ASSIGNED TASK: A word-for-word copy of every entry below is required; the images do not belong in it.

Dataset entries
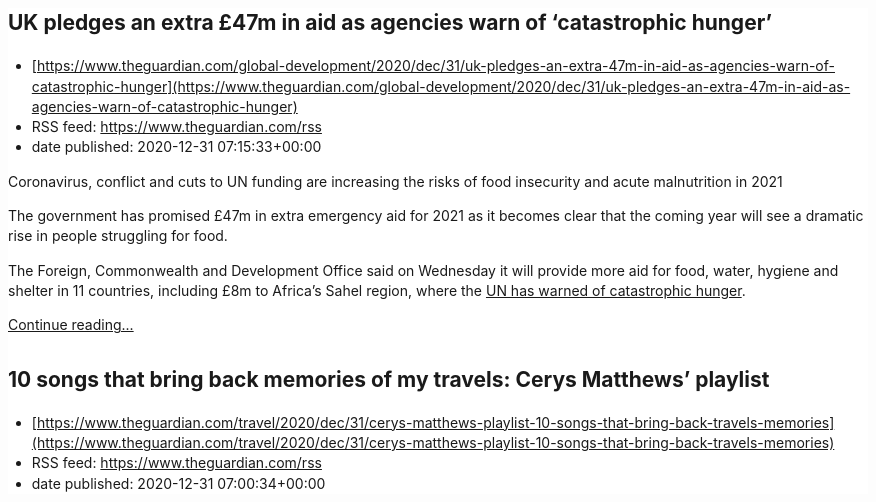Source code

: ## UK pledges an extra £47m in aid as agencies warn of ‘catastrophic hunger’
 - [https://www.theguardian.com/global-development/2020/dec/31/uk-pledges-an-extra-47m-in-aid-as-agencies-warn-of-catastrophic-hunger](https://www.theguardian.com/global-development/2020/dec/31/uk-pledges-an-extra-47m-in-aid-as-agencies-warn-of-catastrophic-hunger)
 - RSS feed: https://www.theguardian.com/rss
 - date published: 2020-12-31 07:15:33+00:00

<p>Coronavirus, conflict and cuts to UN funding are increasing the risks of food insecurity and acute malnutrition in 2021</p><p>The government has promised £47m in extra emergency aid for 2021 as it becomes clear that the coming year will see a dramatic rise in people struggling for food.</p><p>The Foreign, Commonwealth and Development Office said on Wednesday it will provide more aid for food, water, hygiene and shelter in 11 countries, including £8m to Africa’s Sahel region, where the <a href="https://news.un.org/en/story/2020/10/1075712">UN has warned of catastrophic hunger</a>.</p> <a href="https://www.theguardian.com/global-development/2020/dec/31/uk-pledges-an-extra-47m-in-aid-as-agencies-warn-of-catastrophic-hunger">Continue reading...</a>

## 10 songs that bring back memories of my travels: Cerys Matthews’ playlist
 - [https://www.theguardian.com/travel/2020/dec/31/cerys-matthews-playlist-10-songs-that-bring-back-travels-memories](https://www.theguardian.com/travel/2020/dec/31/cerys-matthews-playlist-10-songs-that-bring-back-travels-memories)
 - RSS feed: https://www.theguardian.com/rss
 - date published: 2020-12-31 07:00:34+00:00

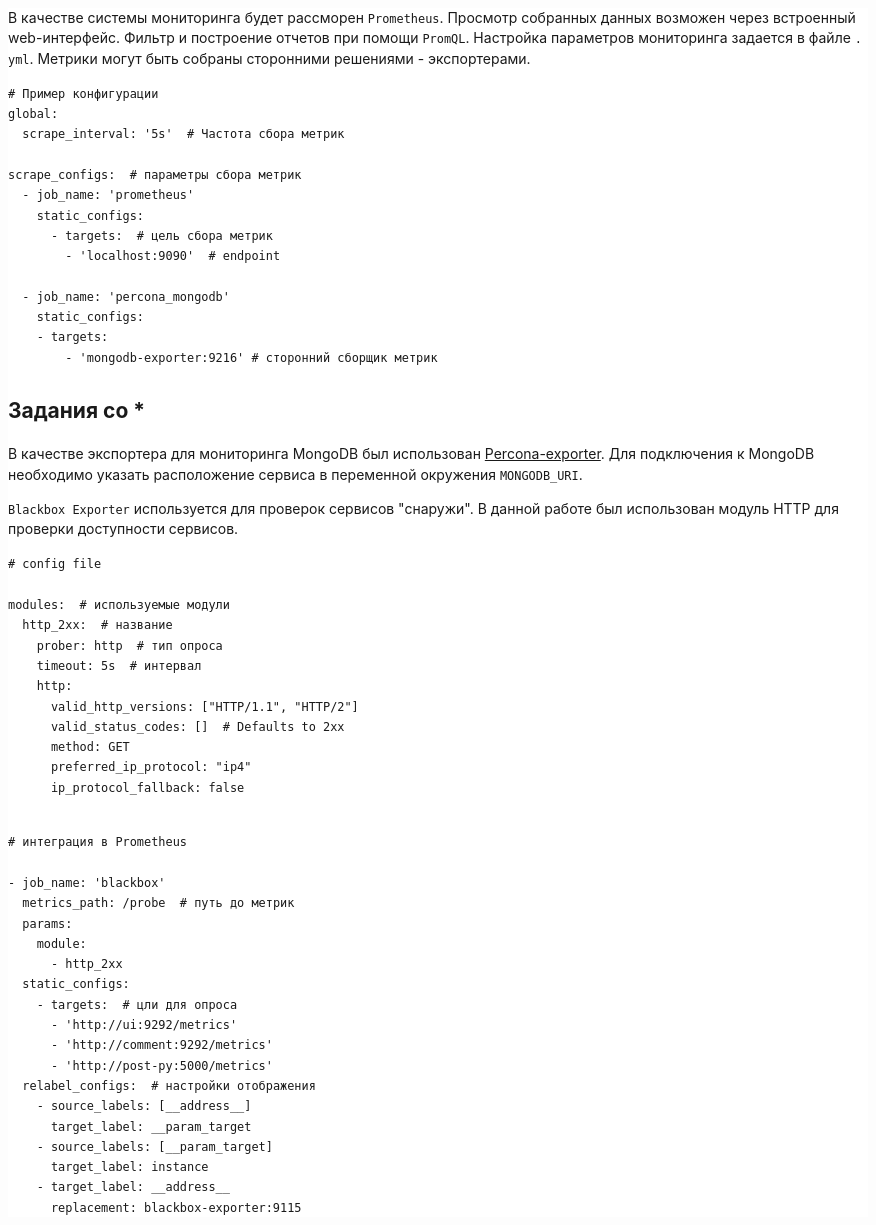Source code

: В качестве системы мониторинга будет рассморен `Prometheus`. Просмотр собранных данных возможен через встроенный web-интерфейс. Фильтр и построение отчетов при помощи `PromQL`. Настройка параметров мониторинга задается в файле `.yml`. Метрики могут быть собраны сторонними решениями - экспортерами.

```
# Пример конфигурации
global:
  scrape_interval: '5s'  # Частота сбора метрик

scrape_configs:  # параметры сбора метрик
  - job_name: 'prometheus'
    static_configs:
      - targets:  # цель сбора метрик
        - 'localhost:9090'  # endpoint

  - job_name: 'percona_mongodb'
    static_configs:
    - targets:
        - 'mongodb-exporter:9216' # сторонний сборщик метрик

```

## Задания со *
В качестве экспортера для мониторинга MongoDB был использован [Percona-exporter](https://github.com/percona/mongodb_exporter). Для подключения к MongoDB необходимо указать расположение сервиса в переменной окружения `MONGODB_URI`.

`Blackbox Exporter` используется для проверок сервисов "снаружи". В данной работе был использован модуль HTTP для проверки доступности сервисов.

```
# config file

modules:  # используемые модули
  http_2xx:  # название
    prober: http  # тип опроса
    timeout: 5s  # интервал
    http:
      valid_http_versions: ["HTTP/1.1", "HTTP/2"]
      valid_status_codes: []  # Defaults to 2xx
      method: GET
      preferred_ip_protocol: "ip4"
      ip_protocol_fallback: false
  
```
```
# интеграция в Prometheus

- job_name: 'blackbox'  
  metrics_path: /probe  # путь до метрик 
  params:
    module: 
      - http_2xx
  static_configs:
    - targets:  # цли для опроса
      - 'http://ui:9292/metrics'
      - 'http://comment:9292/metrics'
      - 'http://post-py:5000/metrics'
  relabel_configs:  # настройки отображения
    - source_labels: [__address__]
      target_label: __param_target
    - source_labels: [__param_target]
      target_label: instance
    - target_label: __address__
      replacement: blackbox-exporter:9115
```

RESPONSE TO THE EXERCISE:
Source code

: ## UK pledges an extra £47m in aid as agencies warn of ‘catastrophic hunger’
 - [https://www.theguardian.com/global-development/2020/dec/31/uk-pledges-an-extra-47m-in-aid-as-agencies-warn-of-catastrophic-hunger](https://www.theguardian.com/global-development/2020/dec/31/uk-pledges-an-extra-47m-in-aid-as-agencies-warn-of-catastrophic-hunger)
 - RSS feed: https://www.theguardian.com/rss
 - date published: 2020-12-31 07:15:33+00:00

<p>Coronavirus, conflict and cuts to UN funding are increasing the risks of food insecurity and acute malnutrition in 2021</p><p>The government has promised £47m in extra emergency aid for 2021 as it becomes clear that the coming year will see a dramatic rise in people struggling for food.</p><p>The Foreign, Commonwealth and Development Office said on Wednesday it will provide more aid for food, water, hygiene and shelter in 11 countries, including £8m to Africa’s Sahel region, where the <a href="https://news.un.org/en/story/2020/10/1075712">UN has warned of catastrophic hunger</a>.</p> <a href="https://www.theguardian.com/global-development/2020/dec/31/uk-pledges-an-extra-47m-in-aid-as-agencies-warn-of-catastrophic-hunger">Continue reading...</a>

## 10 songs that bring back memories of my travels: Cerys Matthews’ playlist
 - [https://www.theguardian.com/travel/2020/dec/31/cerys-matthews-playlist-10-songs-that-bring-back-travels-memories](https://www.theguardian.com/travel/2020/dec/31/cerys-matthews-playlist-10-songs-that-bring-back-travels-memories)
 - RSS feed: https://www.theguardian.com/rss
 - date published: 2020-12-31 07:00:34+00:00

Source code

: В качестве системы мониторинга будет рассморен `Prometheus`. Просмотр собранных данных возможен через встроенный web-интерфейс. Фильтр и построение отчетов при помощи `PromQL`. Настройка параметров мониторинга задается в файле `.yml`. Метрики могут быть собраны сторонними решениями - экспортерами.

```
# Пример конфигурации
global:
  scrape_interval: '5s'  # Частота сбора метрик

scrape_configs:  # параметры сбора метрик
  - job_name: 'prometheus'
    static_configs:
      - targets:  # цель сбора метрик
        - 'localhost:9090'  # endpoint

  - job_name: 'percona_mongodb'
    static_configs:
    - targets:
        - 'mongodb-exporter:9216' # сторонний сборщик метрик

```

## Задания со *
В качестве экспортера для мониторинга MongoDB был использован [Percona-exporter](https://github.com/percona/mongodb_exporter). Для подключения к MongoDB необходимо указать расположение сервиса в переменной окружения `MONGODB_URI`.

`Blackbox Exporter` используется для проверок сервисов "снаружи". В данной работе был использован модуль HTTP для проверки доступности сервисов.

```
# config file

modules:  # используемые модули
  http_2xx:  # название
    prober: http  # тип опроса
    timeout: 5s  # интервал
    http:
      valid_http_versions: ["HTTP/1.1", "HTTP/2"]
      valid_status_codes: []  # Defaults to 2xx
      method: GET
      preferred_ip_protocol: "ip4"
      ip_protocol_fallback: false
  
```
```
# интеграция в Prometheus

- job_name: 'blackbox'  
  metrics_path: /probe  # путь до метрик 
  params:
    module: 
      - http_2xx
  static_configs:
    - targets:  # цли для опроса
      - 'http://ui:9292/metrics'
      - 'http://comment:9292/metrics'
      - 'http://post-py:5000/metrics'
  relabel_configs:  # настройки отображения
    - source_labels: [__address__]
      target_label: __param_target
    - source_labels: [__param_target]
      target_label: instance
    - target_label: __address__
      replacement: blackbox-exporter:9115
```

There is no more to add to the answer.